NEW DELHI, MARCH 23, 2026 — As India’s insurance industry reports grievances rising to 2.57 lakh in FY24-25 from 2.15 lakh the previous year according to a recent Deloitte report, Shilpa Arora, co founder & chief operating officer of Insurance Samadhan revealed during a Startup Caffe podcast appearance with host Sriwant Wariz, that the country operates only eighteen ombudsmen to handle disputes for the entire population, with resolution times in major cities stretching from three months to six months or one year due to backlogs and staff vacancies.
Ms. Arora, who spent twenty-eight years in insurance before founding the grievance resolution platform in 2018, identified two interconnected failures preventing mass adoption.
First, increasing reliance on artificial intelligence to process health claims creates rejections through algorithmically generated terminology that policyholders cannot understand or challenge.
Second, ground-level implementation failures including hospital refusals of government schemes and systemic mis-selling practices continue undermining consumer trust despite regulatory oversight.
The Deloitte report noted that claims-related issues and mis-selling account for nearly 69 percent of all grievances, while pendencies on the Bima Bharosa portal have risen to over 10,000 cases.
“Insurance in India is operating in a trust deficit market where mis-selling has happened, claim rejections have happened, and the system makes it nearly impossible for people to understand what went wrong,” Ms. Arora stated. “When hospitals submit discharge summaries, automated systems analyze documentation using parameters designed to identify rejection grounds rather than facilitate legitimate payments.”
The entrepreneur explained that asymmetry becomes apparent during ombudsman hearings, where insurance companies send legal representatives with complete documentation while policyholders appear alone without understanding insurance terminology or procedures. With only eighteen ombudsmen serving the entire country, hearing times have stretched from three months to six months or longer in major cities.
“There are three entities involved – hospital, insurance company, and TPA desk. A policyholder cannot understand on their own what to write to the insurer. The policy terms are complex, the discharge summary is complex. Not everyone in India is able to represent their case well,” she noted.
The Low Penetration Rate Persists Despite Expanded Digital Distribution And Government Schemes:
The Deloitte report highlighted that despite insurance premiums growing nearly sixfold over the past decade to ₹11.9 lakh crore in FY24-25, penetration has only increased marginally from 3.3 percent to 3.7 percent, indicating premium growth has not translated into proportionate expansion in protection coverage. The report noted that claims adjudication across many insurers continues to rely heavily on manual processes driving nearly 60 percent of operational costs and leading to slower turnaround times.

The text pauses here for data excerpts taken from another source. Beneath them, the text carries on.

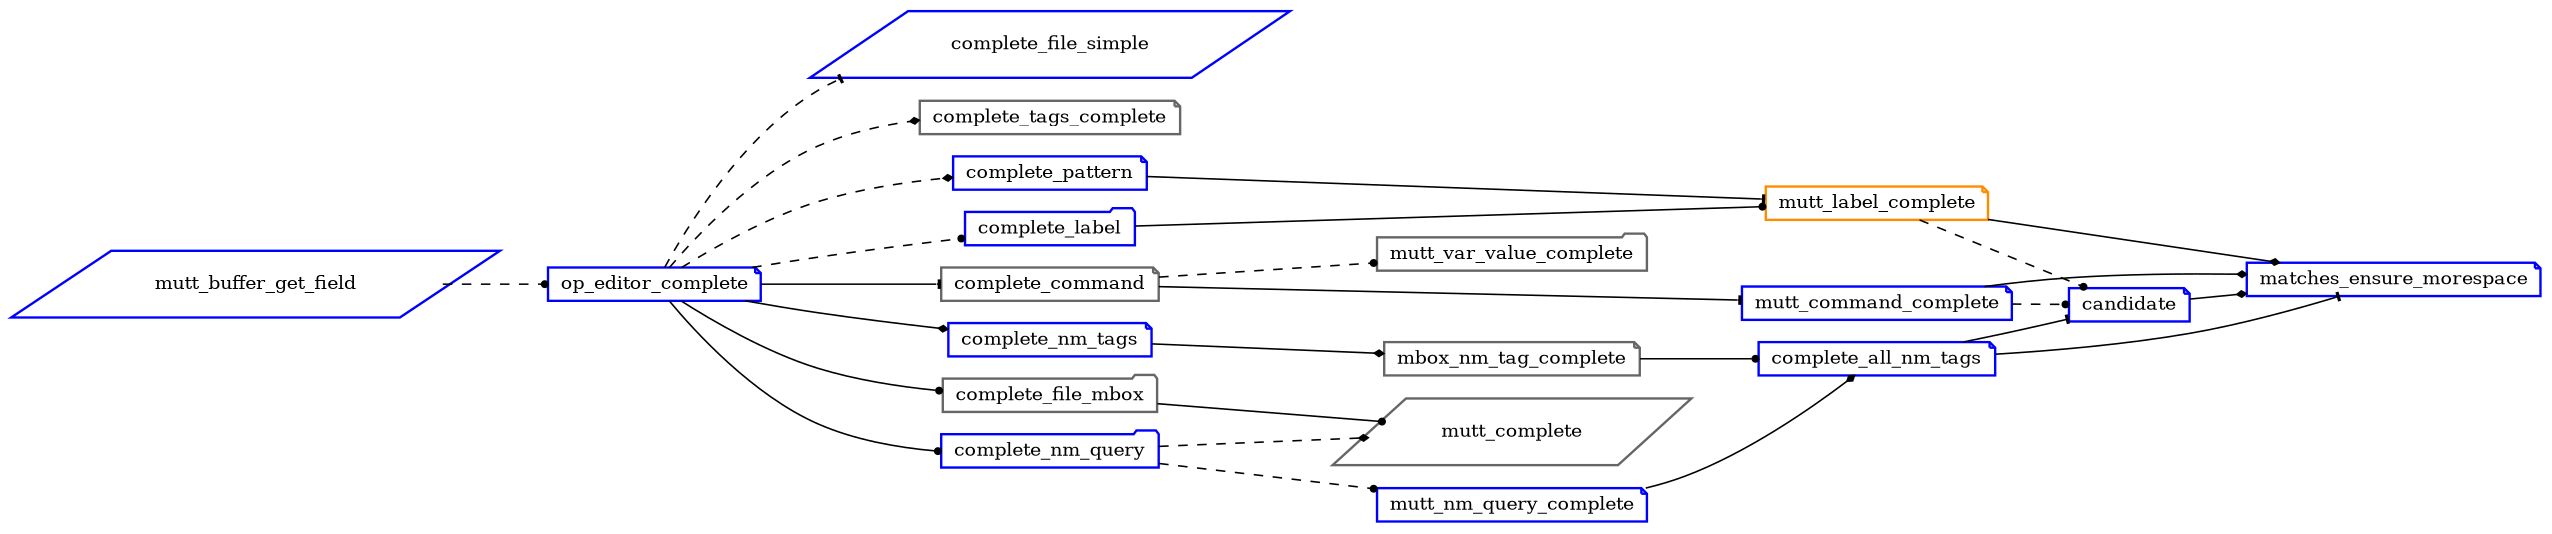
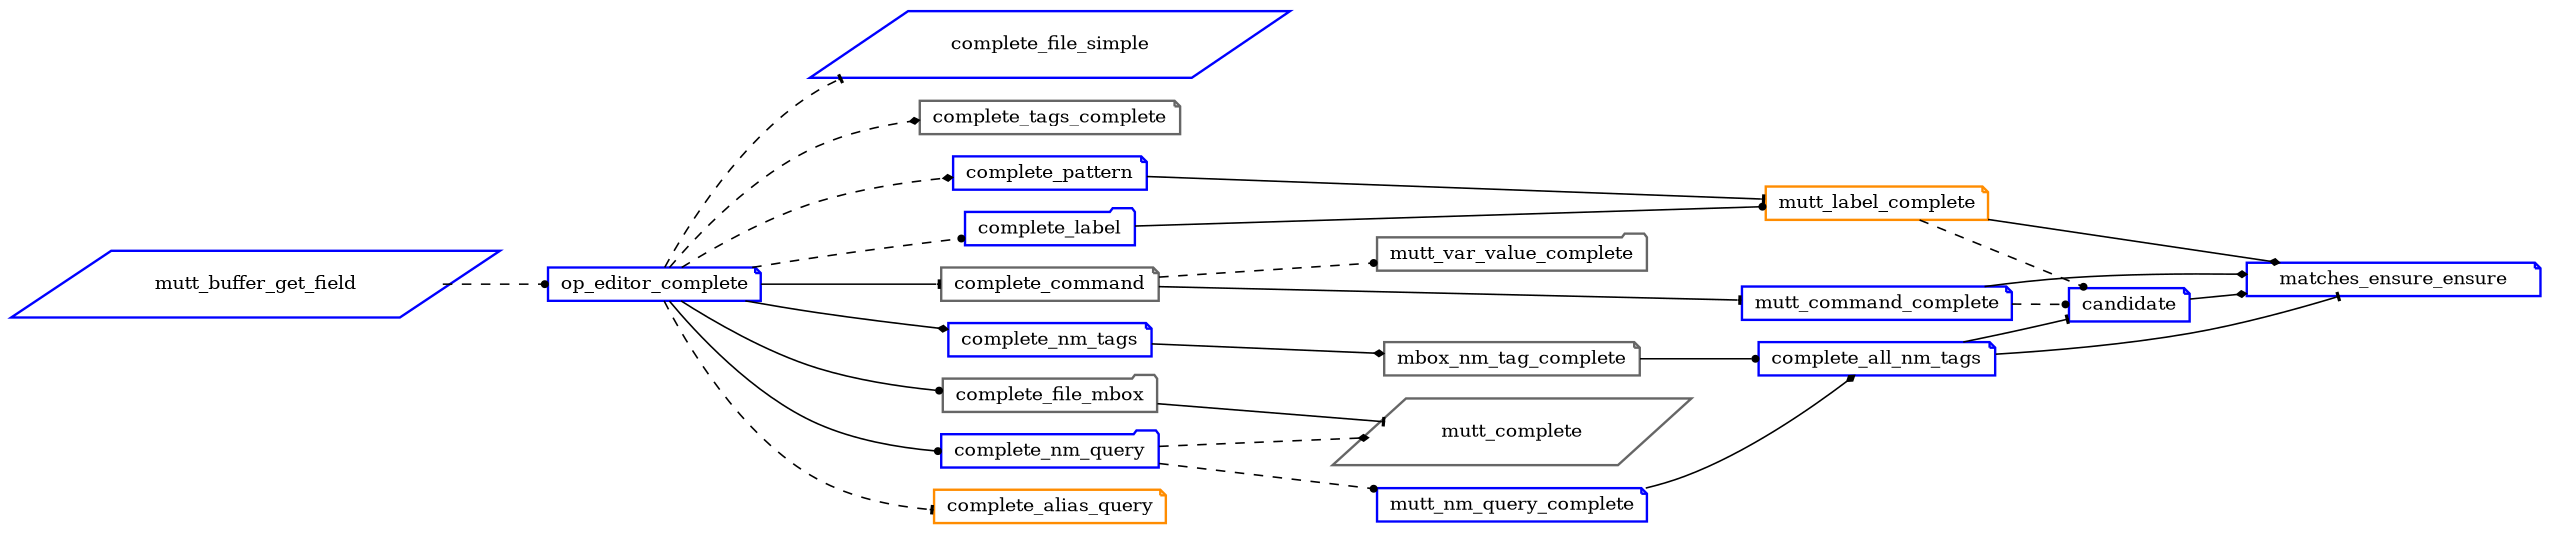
  digraph {
    compound=true
    nodesep=0.2
    rankdir=LR
    ranksep=0.5
    node [color=blue fillcolor="#ffffff" fontsize=12 penwidth=1.5 shape=note style=filled]
    edge [arrowhead=dot arrowsize=0.5 penwidth=1.0 style=dashed]
    complete_file_simple [height=0.2 shape=parallelogram]
    n2 [color=gray40 height=0.2 label=complete_tags_complete]
    complete_label [height=0.2 shape=folder]
    complete_pattern [height=0.2]
+   complete_alias_query [color=darkorange height=0.2]
    complete_command [color=gray40 height=0.2]
    complete_file_mbox [color=gray40 height=0.2 shape=folder]
    complete_nm_query [height=0.2 shape=folder]
    n9 [height=0.2 label=complete_nm_tags]
    mutt_label_complete [color=darkorange height=0.2]
    mutt_command_complete [height=0.2]
    mutt_var_value_complete [color=gray40 height=0.2 shape=folder]
    mutt_complete [color=gray40 height=0.2 shape=parallelogram]
    mutt_nm_query_complete [height=0.2]
    n15 [color=gray40 height=0.2 label=mbox_nm_tag_complete]
    candidate [height=0.2]
-   matches_ensure_morespace [height=0.2]
+   matches_ensure_morespace [height=0.2 label=matches_ensure_ensure]
    complete_all_nm_tags [height=0.2]
    op_editor_complete [height=0.2]
    mutt_buffer_get_field [height=0.2 shape=parallelogram]
    subgraph sub_1 {
      rank=same
      complete_file_simple
      n2
      complete_label
      complete_pattern
+     complete_alias_query
      complete_command
      complete_file_mbox
      complete_nm_query
      n9
    }
    complete_label -> mutt_label_complete [style=bold]
    complete_pattern -> mutt_label_complete [arrowhead=tee style=bold]
    complete_command -> mutt_command_complete [arrowhead=tee style=bold]
    complete_command -> mutt_var_value_complete
-   complete_file_mbox -> mutt_complete [style=bold]
+   complete_file_mbox -> mutt_complete [arrowhead=tee style=bold]
    complete_nm_query -> mutt_complete [arrowhead=diamond]
    complete_nm_query -> mutt_nm_query_complete
    n9 -> n15 [arrowhead=diamond style=solid]
    mutt_label_complete -> candidate
    mutt_label_complete -> matches_ensure_morespace [arrowhead=diamond style=solid]
    mutt_command_complete -> candidate
    mutt_command_complete -> matches_ensure_morespace [arrowhead=diamond style=solid]
    mutt_nm_query_complete -> complete_all_nm_tags [arrowhead=diamond style=bold]
    n15 -> complete_all_nm_tags [style=solid]
    candidate -> matches_ensure_morespace [arrowhead=diamond style=solid]
    complete_all_nm_tags -> candidate [arrowhead=tee style=solid]
    complete_all_nm_tags -> matches_ensure_morespace [arrowhead=tee style=bold]
    op_editor_complete -> complete_file_simple [arrowhead=tee]
    op_editor_complete -> n2 [arrowhead=diamond]
    op_editor_complete -> complete_label
    op_editor_complete -> complete_pattern [arrowhead=diamond]
+   op_editor_complete -> complete_alias_query [arrowhead=tee]
    op_editor_complete -> complete_command [arrowhead=tee style=bold]
    op_editor_complete -> complete_file_mbox [style=bold]
    op_editor_complete -> complete_nm_query [style=solid]
    op_editor_complete -> n9 [arrowhead=diamond style=bold]
    mutt_buffer_get_field -> op_editor_complete
  }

Ms. Arora identified multiple factors preventing mass adoption including hospital refusals of Ayushman Bharat treatment due to delayed government reimbursements, corporate employees depending entirely on employer-provided coverage without individual policies, and awareness gaps
where consumers view insurance as investment vehicles rather than financial protection. Products are frequently sold emphasizing returns and cash-back features, with senior citizens receiving equity linked policies the entrepreneur considers inappropriate for their risk profiles.
Recent Regulatory Developments Signal Awareness Of Systemic Problems:
The Reserve Bank of India recently issued guidance holding banks accountable for insurance mis selling, establishing that sellers bear responsibility for proving transactions were appropriate even when customer consent documentation exists. The Deloitte report noted that banks now distribute more than half of some life insurers’ business and earn commissions of as much as 65 to 70 percent on first-year premiums, often driven by aggressive sales targets.
Ms. Arora appeared on Shark Tank India Season One, negotiating with investor Peyush Bansal before ultimately securing funding from IFL at three times higher valuation than the television commitment. Following the broadcast, company growth accelerated eight to ten times as television visibility increased consumer trust sufficiently that people began sharing sensitive documents necessary for case processing. The company currently operates at a one hundred seventy-five crore valuation, serving customers predominantly from Maharashtra, Ahmedabad, Uttar Pradesh, and Delhi.
The company serves customers predominantly from Maharashtra, Ahmedabad, Uttar Pradesh and Delhi. Ms. Arora stated her goal is to establish the PolyFix application as infrastructure for every Indian policyholder providing centralized document storage, automated claim filing and family sharing features.